Rami Abdurahman, head of the monitoring group the Syrian Observatory for Human Rights, named the paediatrician killed as Mohammed Wasim Moaz, 36.
He told the BBC that Mr Moaz was the last paediatrician in the rebel-held part of Aleppo and another was to be sent on Thursday to take his place.
The Observatory said rebel rocket fire on government-held areas on Thursday had killed 14 civilians while attacks by pro-government forces on rebel neighbourhoods had killed at least 20 people.
Analysis by Jim Muir, BBC News, Beirut
The two-month-old “cessation of hostilities”, which brought at least a relative lull to some parts of Syria, is indeed “hanging by a thread” as the UN mediator Staffan de Mistura put it.
One of the reasons why it is now at death’s door was reflected in the fact that from the outset it was not called a ceasefire or even a truce, because several factions were excluded, including not just the Islamic State militants but also the al-Qaeda-linked Nusra Front.
Nusra fighters are present in almost all combat zones, and are mixed up with other groups such as Ahrar al-Sham that Russia is now pressing to have added to the international terror list.
That has meant that hostilities have continued and intensified in many areas, with the government able to claim its attacks are legitimate.
Now state forces are reported to be building up in Aleppo as violence escalates there, raising fears that a long and costly all-out battle for the contested city may be looming.

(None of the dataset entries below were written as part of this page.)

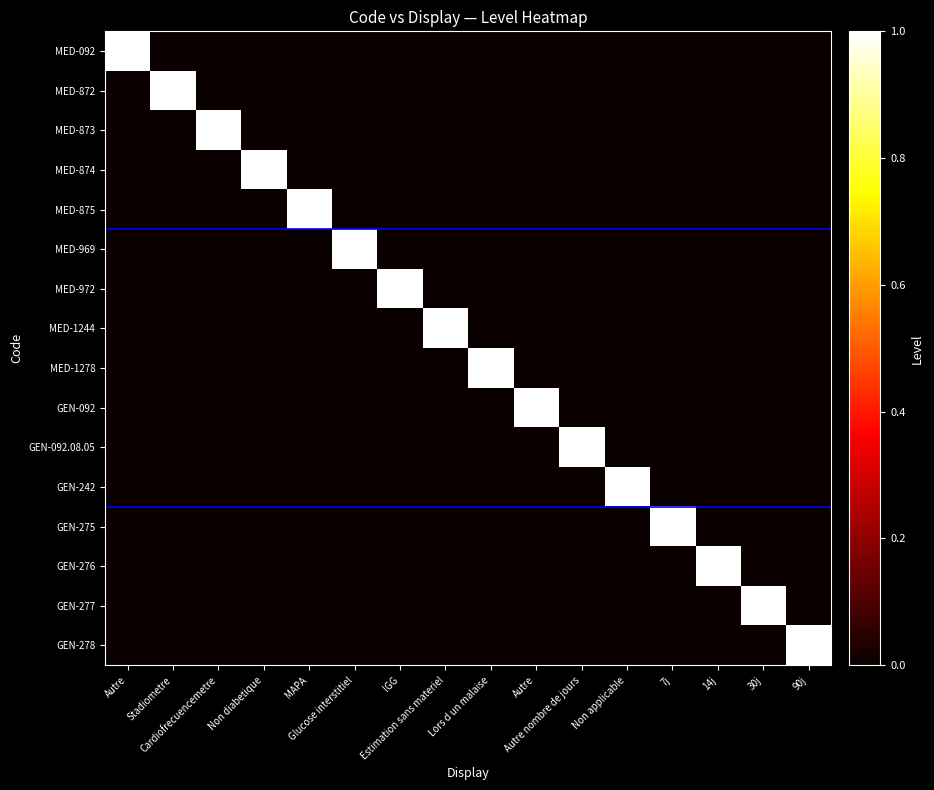

Reading left to right, list all the values displayed in this chart.

MED-092: Autre=1	Stadiometre=0	Cardiofrecuencemetre=0	Non diabetique=0	MAPA=0	Glucose interstitiel=0	IGG=0	Estimation sans materiel=0	Lors d un malaise=0	Autre=0	Autre nombre de jours=0	Non applicable=0	7j=0	14j=0	30j=0	90j=0
MED-872: Autre=0	Stadiometre=1	Cardiofrecuencemetre=0	Non diabetique=0	MAPA=0	Glucose interstitiel=0	IGG=0	Estimation sans materiel=0	Lors d un malaise=0	Autre=0	Autre nombre de jours=0	Non applicable=0	7j=0	14j=0	30j=0	90j=0
MED-873: Autre=0	Stadiometre=0	Cardiofrecuencemetre=1	Non diabetique=0	MAPA=0	Glucose interstitiel=0	IGG=0	Estimation sans materiel=0	Lors d un malaise=0	Autre=0	Autre nombre de jours=0	Non applicable=0	7j=0	14j=0	30j=0	90j=0
MED-874: Autre=0	Stadiometre=0	Cardiofrecuencemetre=0	Non diabetique=1	MAPA=0	Glucose interstitiel=0	IGG=0	Estimation sans materiel=0	Lors d un malaise=0	Autre=0	Autre nombre de jours=0	Non applicable=0	7j=0	14j=0	30j=0	90j=0
MED-875: Autre=0	Stadiometre=0	Cardiofrecuencemetre=0	Non diabetique=0	MAPA=1	Glucose interstitiel=0	IGG=0	Estimation sans materiel=0	Lors d un malaise=0	Autre=0	Autre nombre de jours=0	Non applicable=0	7j=0	14j=0	30j=0	90j=0
MED-969: Autre=0	Stadiometre=0	Cardiofrecuencemetre=0	Non diabetique=0	MAPA=0	Glucose interstitiel=1	IGG=0	Estimation sans materiel=0	Lors d un malaise=0	Autre=0	Autre nombre de jours=0	Non applicable=0	7j=0	14j=0	30j=0	90j=0
MED-972: Autre=0	Stadiometre=0	Cardiofrecuencemetre=0	Non diabetique=0	MAPA=0	Glucose interstitiel=0	IGG=1	Estimation sans materiel=0	Lors d un malaise=0	Autre=0	Autre nombre de jours=0	Non applicable=0	7j=0	14j=0	30j=0	90j=0
MED-1244: Autre=0	Stadiometre=0	Cardiofrecuencemetre=0	Non diabetique=0	MAPA=0	Glucose interstitiel=0	IGG=0	Estimation sans materiel=1	Lors d un malaise=0	Autre=0	Autre nombre de jours=0	Non applicable=0	7j=0	14j=0	30j=0	90j=0
MED-1278: Autre=0	Stadiometre=0	Cardiofrecuencemetre=0	Non diabetique=0	MAPA=0	Glucose interstitiel=0	IGG=0	Estimation sans materiel=0	Lors d un malaise=1	Autre=0	Autre nombre de jours=0	Non applicable=0	7j=0	14j=0	30j=0	90j=0
GEN-092: Autre=0	Stadiometre=0	Cardiofrecuencemetre=0	Non diabetique=0	MAPA=0	Glucose interstitiel=0	IGG=0	Estimation sans materiel=0	Lors d un malaise=0	Autre=1	Autre nombre de jours=0	Non applicable=0	7j=0	14j=0	30j=0	90j=0
GEN-092.08.05: Autre=0	Stadiometre=0	Cardiofrecuencemetre=0	Non diabetique=0	MAPA=0	Glucose interstitiel=0	IGG=0	Estimation sans materiel=0	Lors d un malaise=0	Autre=0	Autre nombre de jours=1	Non applicable=0	7j=0	14j=0	30j=0	90j=0
GEN-242: Autre=0	Stadiometre=0	Cardiofrecuencemetre=0	Non diabetique=0	MAPA=0	Glucose interstitiel=0	IGG=0	Estimation sans materiel=0	Lors d un malaise=0	Autre=0	Autre nombre de jours=0	Non applicable=1	7j=0	14j=0	30j=0	90j=0
GEN-275: Autre=0	Stadiometre=0	Cardiofrecuencemetre=0	Non diabetique=0	MAPA=0	Glucose interstitiel=0	IGG=0	Estimation sans materiel=0	Lors d un malaise=0	Autre=0	Autre nombre de jours=0	Non applicable=0	7j=1	14j=0	30j=0	90j=0
GEN-276: Autre=0	Stadiometre=0	Cardiofrecuencemetre=0	Non diabetique=0	MAPA=0	Glucose interstitiel=0	IGG=0	Estimation sans materiel=0	Lors d un malaise=0	Autre=0	Autre nombre de jours=0	Non applicable=0	7j=0	14j=1	30j=0	90j=0
GEN-277: Autre=0	Stadiometre=0	Cardiofrecuencemetre=0	Non diabetique=0	MAPA=0	Glucose interstitiel=0	IGG=0	Estimation sans materiel=0	Lors d un malaise=0	Autre=0	Autre nombre de jours=0	Non applicable=0	7j=0	14j=0	30j=1	90j=0
GEN-278: Autre=0	Stadiometre=0	Cardiofrecuencemetre=0	Non diabetique=0	MAPA=0	Glucose interstitiel=0	IGG=0	Estimation sans materiel=0	Lors d un malaise=0	Autre=0	Autre nombre de jours=0	Non applicable=0	7j=0	14j=0	30j=0	90j=1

That would put paid both to the lull and to the Geneva peace talks, prompting the UN envoy to urge the US, Russians and others to press their clients on the ground to ease off, so that stalled negotiations have a chance of resuming.
Syrian state news made no mention of the hospital attack but also said that rebel shelling had killed at least 14 civilians in government-held areas in the north of the city.
Over the past week, more than 100 civilians have been killed in renewed bombardment by both rebel and government forces in Syria’s largest city, according to the UK-based Observatory.
Speaking on Wednesday after briefing the UN Security Council on the peace process, the envoy to Syria, Staffan de Mistura, warned that the fragile cessation of hostilities agreed in February could collapse “at any time”.
He said that over the past 48 hours an average of one Syrian had been killed every 25 minutes and one wounded every 13 minutes.
For the peace talks in Geneva to succeed, he added, hostilities would need to be reduced to the levels immediately following the February agreement.
Calling on the US and Russia to co-operate, Mr de Mistura said the legacies of both President Barack Obama and President Vladimir Putin were linked to the success of the peace process in Syria.
More than 270,000 people have been killed since Syria’s bitter civil war conflict erupted in 2011 and millions have been forced to flee.